- Battle of Crotoy: Part of Hundred Years' War (1337–1360)
| Date | 25 June 1347 |
| Location | English Channel, mouth of the Somme river off the Le Crotoy50°13′N 1°36′E﻿ / ﻿50.22°N 1.6°E |
| Result | English victory |

Belligerents
- Kingdom of France: Kingdom of England

Commanders and leaders
- Philip VI: William de Bohun, 1st Earl of Northampton, Laurence Hastings, 1st Earl of Pembroke

Strength
- Unknown: Unknown

Casualties and losses
- Unknown: Unknown

= Battle of Crotoy (1347) =

Naval battle during the Hundred Years' War

The Battle of Crotoy was a naval battle which occurred on 25 June 1347 at the mouth of the Somme off the Le Crotoy, when a French fleet of 40 ships gathered in attempted to relieve Calais, where an English army under the command of King Edward III of England was besieging the French town during the Edwardian phase of the Hundred Years' War.

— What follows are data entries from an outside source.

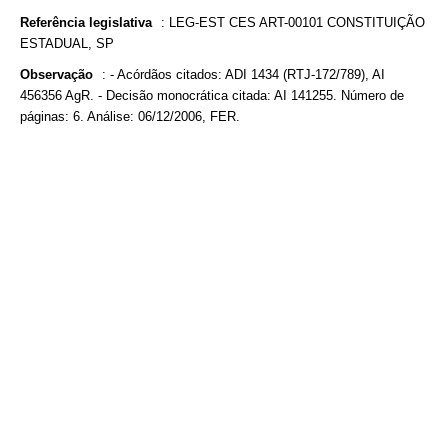
Referência legislativa
:
LEG-EST CES ART-00101 CONSTITUIÇÃO
ESTADUAL, SP
Observação
:
- Acórdãos citados: ADI 1434 (RTJ-172/789), AI
456356 AgR. - Decisão monocrática citada: AI 141255. Número de
páginas: 6. Análise: 06/12/2006, FER.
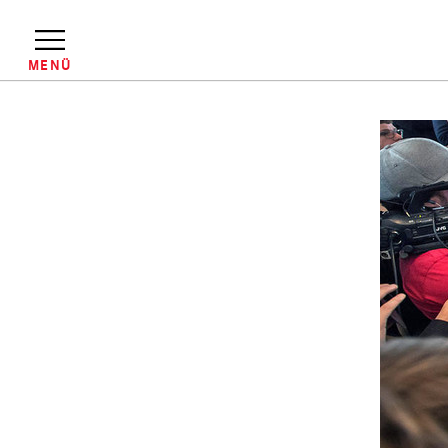
Direkt
zum
Inhalt
MENÜ
Pfadnavigation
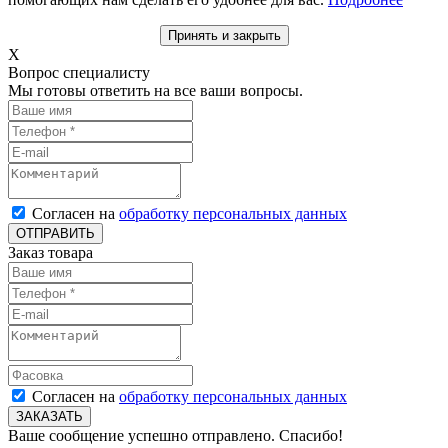
Принять и закрыть
X
Вопрос специалисту
Мы готовы ответить на все ваши вопросы.
Согласен на
обработку персональных данных
ОТПРАВИТЬ
Заказ товара
Согласен на
обработку персональных данных
ЗАКАЗАТЬ
Ваше сообщение успешно отправлено. Спасибо!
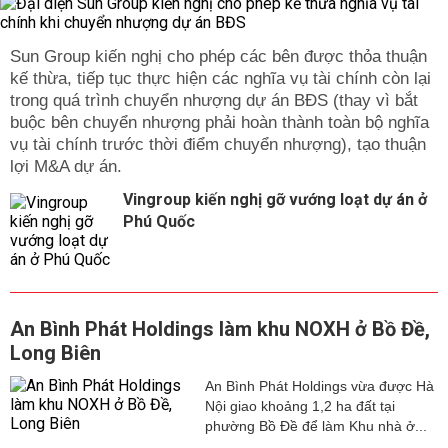
Sun Group kiến nghị cho phép các bên được thỏa thuận
kế thừa, tiếp tục thực hiện các nghĩa vụ tài chính còn lại
trong quá trình chuyển nhượng dự án BĐS (thay vì bắt
buộc bên chuyển nhượng phải hoàn thành toàn bộ nghĩa
vụ tài chính trước thời điểm chuyển nhượng), tạo thuận
lợi M&A dự án.
Vingroup kiến nghị gỡ vướng loạt dự án ở
Phú Quốc
An Bình Phát Holdings làm khu NOXH ở Bồ Đề,
Long Biên
An Bình Phát Holdings vừa được Hà
Nội giao khoảng 1,2 ha đất tại
phường Bồ Đề để làm Khu nhà ở...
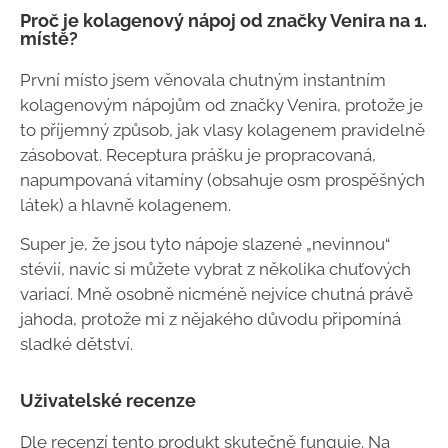
Proč je kolagenový nápoj od značky Venira na 1.
místě?
První místo jsem věnovala chutným instantním
kolagenovým nápojům od značky Venira, protože je
to příjemný způsob, jak vlasy kolagenem pravidelně
zásobovat. Receptura prášku je propracovaná,
napumpovaná vitamíny (obsahuje osm prospěšných
látek) a hlavně kolagenem.
Super je, že jsou tyto nápoje slazené „nevinnou“
stévií, navíc si můžete vybrat z několika chuťových
variací. Mně osobně nicméně nejvíce chutná právě
jahoda, protože mi z nějakého důvodu připomíná
sladké dětství.
Uživatelské recenze
Dle recenzí tento produkt skutečně funguje. Na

An English fleet commanded by William de Bohun, Earl of Northampton and Laurence Hastings, Earl of Pembroke defeated the French fleet.

With the relief attempt foiled, Calais capitulated in early August 1347, giving England a durable continental bridgehead and a forward base that shaped Channel warfare for generations. The episode is consistently placed by historians as one of the closing moves that made the surrender inevitable.